_WHAT TO WORK ON_: All that is needed is the run of lines from the top of the entries to the line with "Image 2: Top", that line included, repeated exactly and free of pictures.
*** GIVEN DATA ***
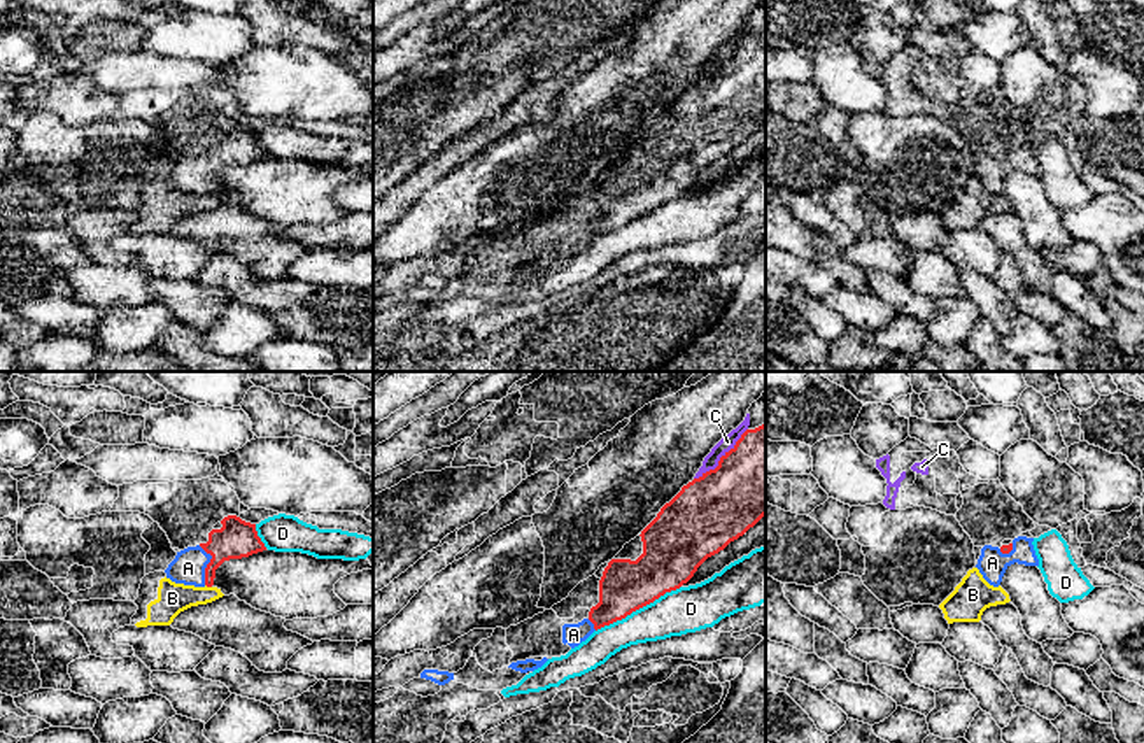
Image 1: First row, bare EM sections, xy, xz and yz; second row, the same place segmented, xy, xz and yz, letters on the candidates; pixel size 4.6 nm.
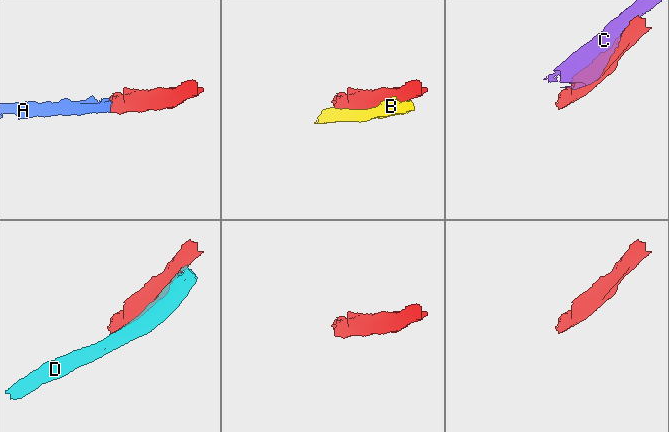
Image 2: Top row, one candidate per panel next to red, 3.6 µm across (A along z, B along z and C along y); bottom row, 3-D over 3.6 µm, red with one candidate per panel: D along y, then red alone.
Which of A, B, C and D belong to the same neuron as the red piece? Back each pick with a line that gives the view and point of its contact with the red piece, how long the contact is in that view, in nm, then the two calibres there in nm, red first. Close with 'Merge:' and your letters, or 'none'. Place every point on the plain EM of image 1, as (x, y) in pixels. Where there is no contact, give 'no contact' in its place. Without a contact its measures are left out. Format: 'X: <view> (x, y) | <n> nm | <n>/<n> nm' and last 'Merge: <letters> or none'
A: xy (207, 172) | 190 nm | 180/150 nm
Merge: A

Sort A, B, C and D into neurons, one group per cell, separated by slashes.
A / B / C / D

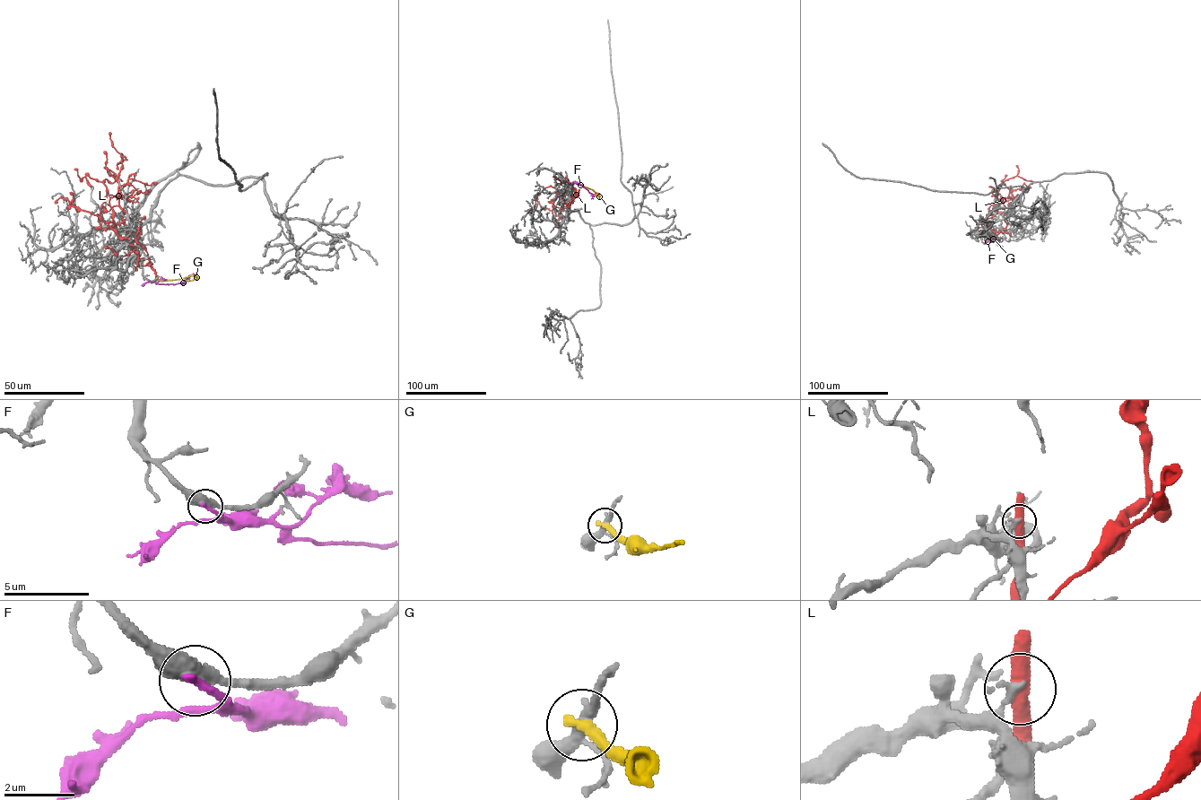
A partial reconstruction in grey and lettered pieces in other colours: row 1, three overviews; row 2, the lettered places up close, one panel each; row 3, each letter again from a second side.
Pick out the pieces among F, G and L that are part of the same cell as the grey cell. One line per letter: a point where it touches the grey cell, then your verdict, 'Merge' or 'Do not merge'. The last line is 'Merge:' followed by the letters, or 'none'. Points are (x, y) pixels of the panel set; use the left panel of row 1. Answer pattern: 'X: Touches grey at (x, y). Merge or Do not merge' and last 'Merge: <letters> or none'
F: Touches grey at (149, 281). Do not merge
G: Touches grey at (157, 278). Do not merge
L: Touches grey at (138, 260). Do not merge
Merge: none

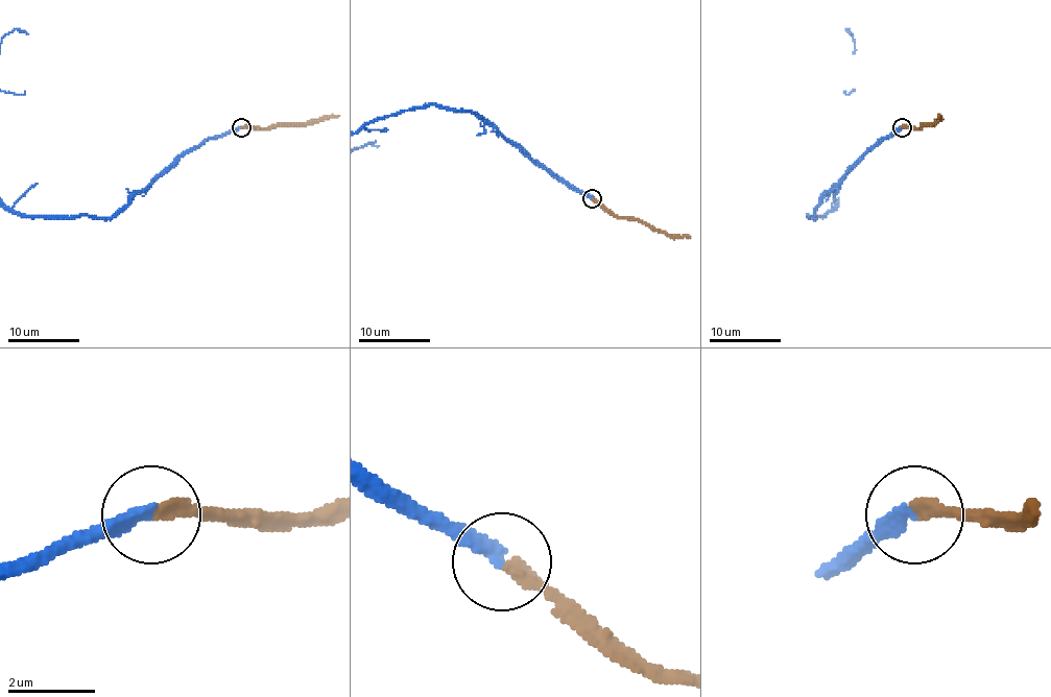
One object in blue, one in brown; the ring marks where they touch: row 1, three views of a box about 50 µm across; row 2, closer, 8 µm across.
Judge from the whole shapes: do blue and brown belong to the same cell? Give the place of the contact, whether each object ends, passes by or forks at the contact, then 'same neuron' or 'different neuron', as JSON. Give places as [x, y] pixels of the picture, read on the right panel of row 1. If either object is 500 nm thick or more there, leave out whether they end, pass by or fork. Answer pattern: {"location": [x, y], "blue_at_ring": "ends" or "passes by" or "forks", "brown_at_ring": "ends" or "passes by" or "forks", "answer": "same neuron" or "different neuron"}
{"location": [902, 127], "blue_at_ring": "ends", "brown_at_ring": "ends", "answer": "same neuron"}

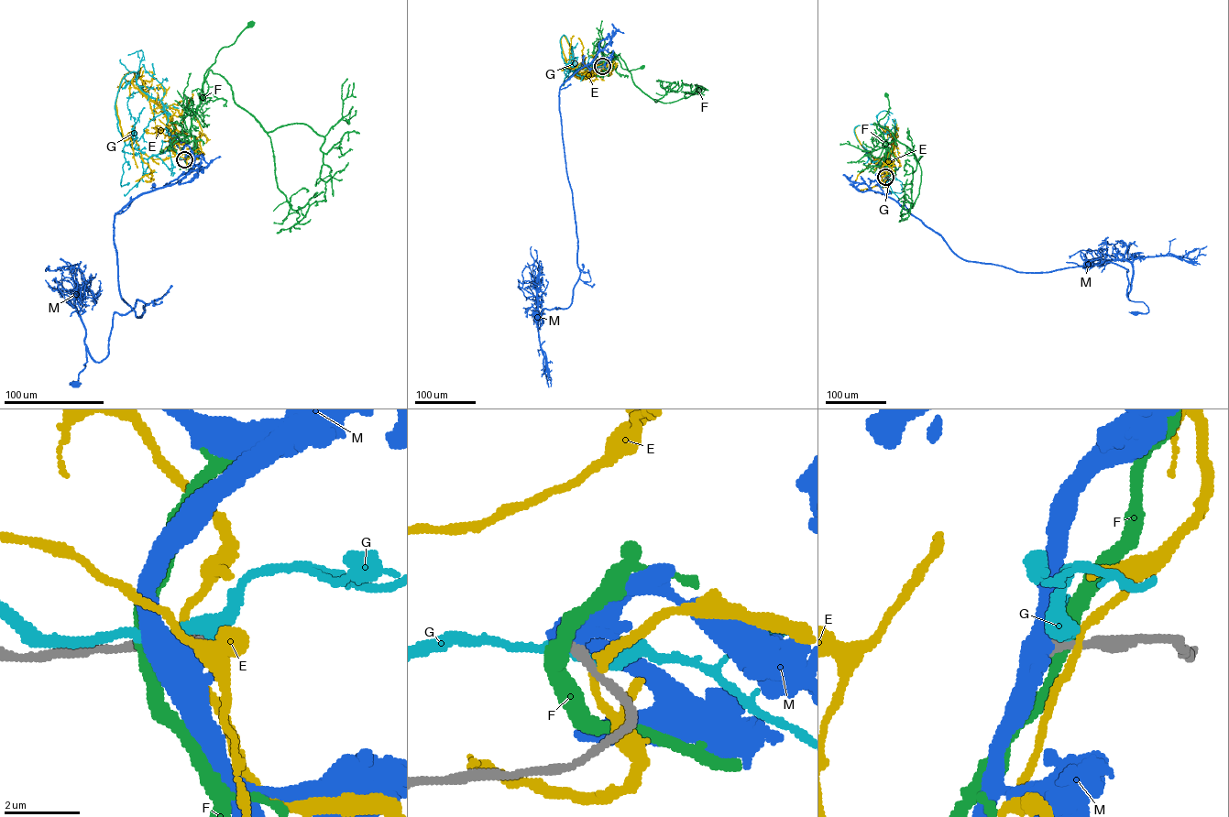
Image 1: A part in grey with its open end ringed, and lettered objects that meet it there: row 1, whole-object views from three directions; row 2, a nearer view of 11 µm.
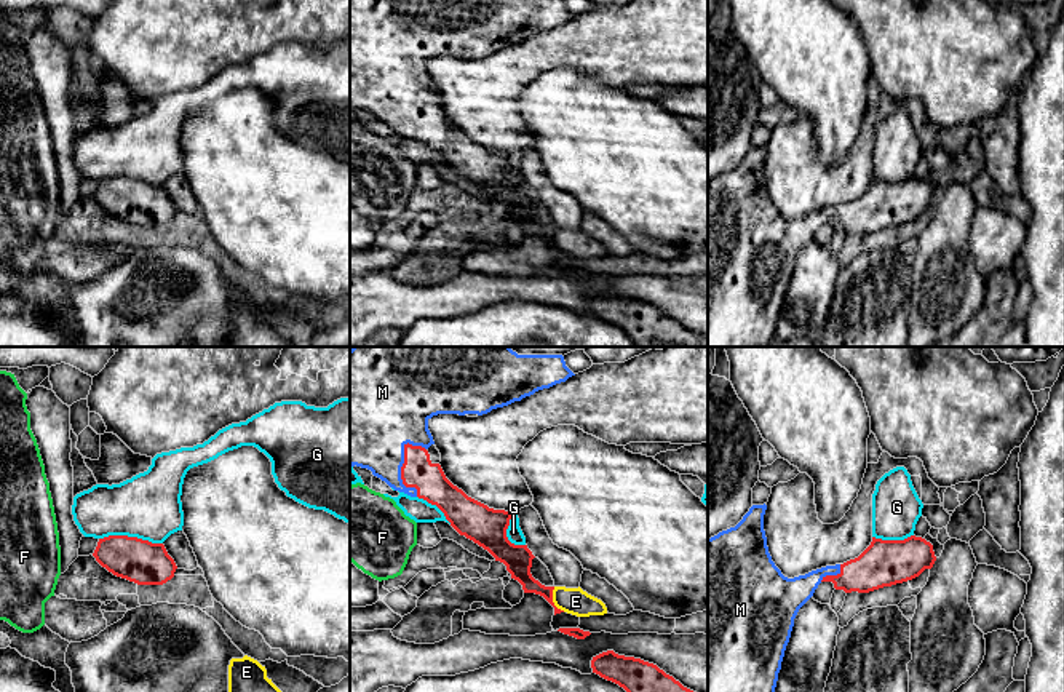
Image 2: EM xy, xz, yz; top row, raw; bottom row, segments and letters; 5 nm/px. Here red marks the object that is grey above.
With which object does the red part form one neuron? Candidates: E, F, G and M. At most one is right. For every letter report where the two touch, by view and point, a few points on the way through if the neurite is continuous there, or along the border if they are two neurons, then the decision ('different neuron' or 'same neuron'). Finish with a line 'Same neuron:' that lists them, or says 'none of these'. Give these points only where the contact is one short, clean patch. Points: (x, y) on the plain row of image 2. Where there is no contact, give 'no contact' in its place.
E: xz (551, 243) | along xz (553, 229), (553, 245), (564, 253) | different neuron
F: no contact | different neuron
G: xy (131, 179) | different neuron
M: xz (401, 114) | same neuron
Same neuron: M

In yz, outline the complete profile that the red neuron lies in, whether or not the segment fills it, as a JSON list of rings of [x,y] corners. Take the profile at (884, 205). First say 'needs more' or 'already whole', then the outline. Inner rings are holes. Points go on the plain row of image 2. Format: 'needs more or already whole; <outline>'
needs more; [[[765,145],[752,147],[735,169],[708,181],[708,347],[770,347],[794,260],[821,224],[832,224],[836,232],[845,235],[869,235],[912,222],[925,211],[931,211],[936,203],[933,187],[922,179],[911,177],[904,182],[872,179],[871,187],[855,201],[788,221],[768,195],[764,173],[765,152]]]

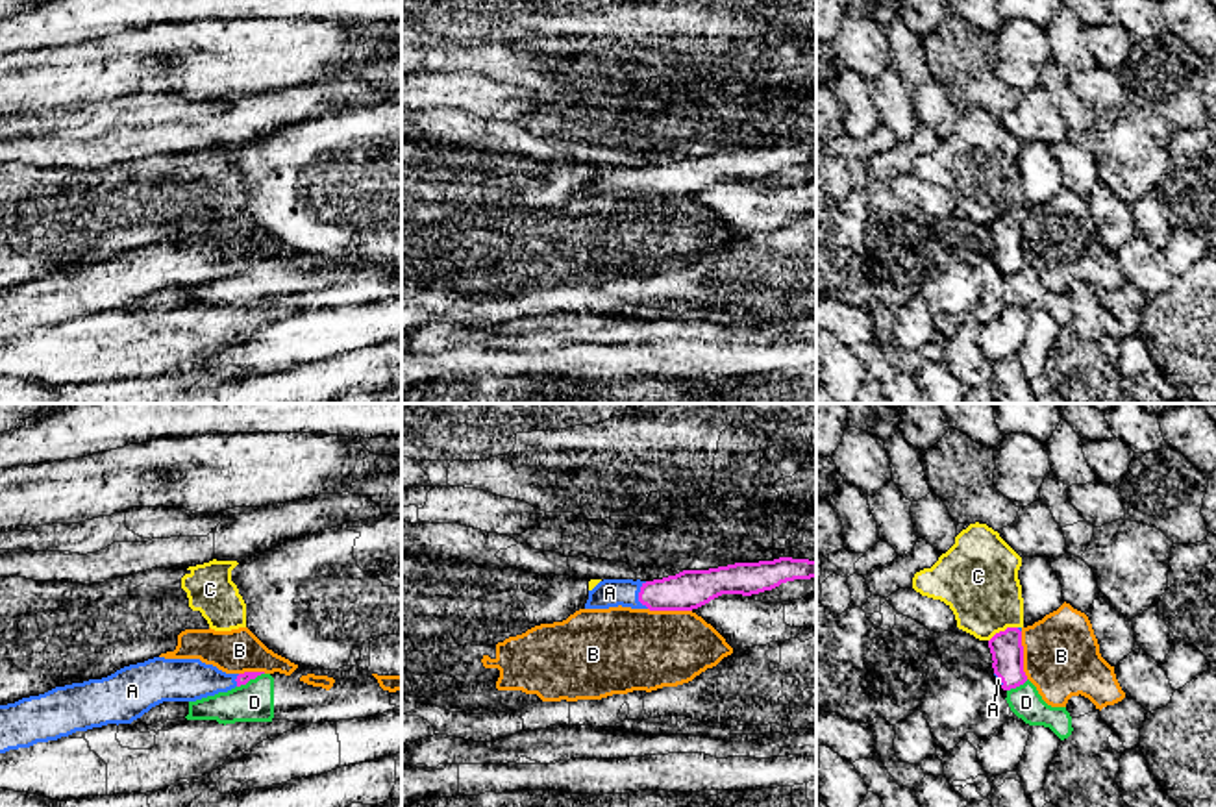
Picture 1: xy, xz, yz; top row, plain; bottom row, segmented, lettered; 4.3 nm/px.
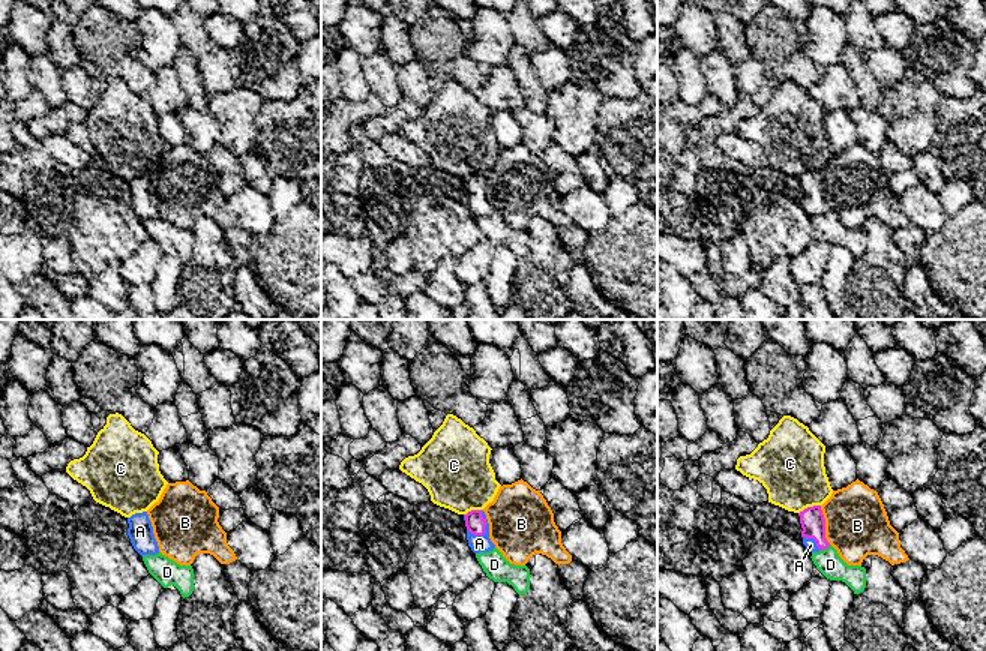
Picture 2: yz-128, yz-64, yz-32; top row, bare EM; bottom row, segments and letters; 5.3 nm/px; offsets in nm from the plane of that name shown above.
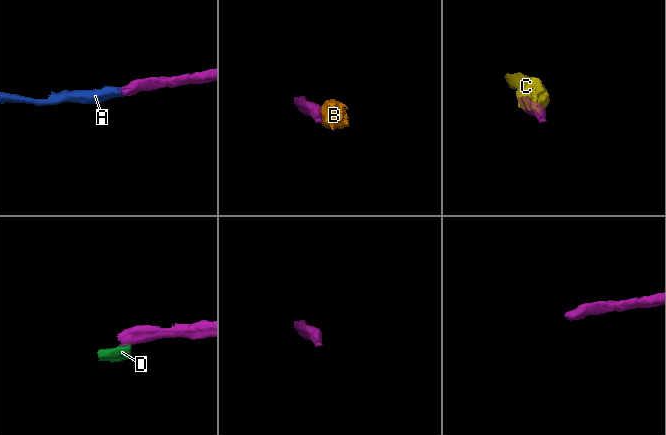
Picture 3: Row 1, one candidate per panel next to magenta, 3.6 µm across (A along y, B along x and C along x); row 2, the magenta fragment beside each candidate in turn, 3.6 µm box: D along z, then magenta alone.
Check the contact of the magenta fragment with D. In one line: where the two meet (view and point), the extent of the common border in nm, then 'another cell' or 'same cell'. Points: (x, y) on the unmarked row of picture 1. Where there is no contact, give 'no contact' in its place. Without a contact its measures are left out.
contact xy (250, 263); length 140 nm; another cell

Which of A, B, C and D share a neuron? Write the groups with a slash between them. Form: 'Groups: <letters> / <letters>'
*** End of GIVEN DATA ***
_RESULT OF THE TASK_:
Image 1: First row, bare EM sections, xy, xz and yz; second row, the same place segmented, xy, xz and yz, letters on the candidates; pixel size 4.6 nm.
Image 2: Top row, one candidate per panel next to red, 3.6 µm across (A along z, B along z and C along y); bottom row, 3-D over 3.6 µm, red with one candidate per panel: D along y, then red alone.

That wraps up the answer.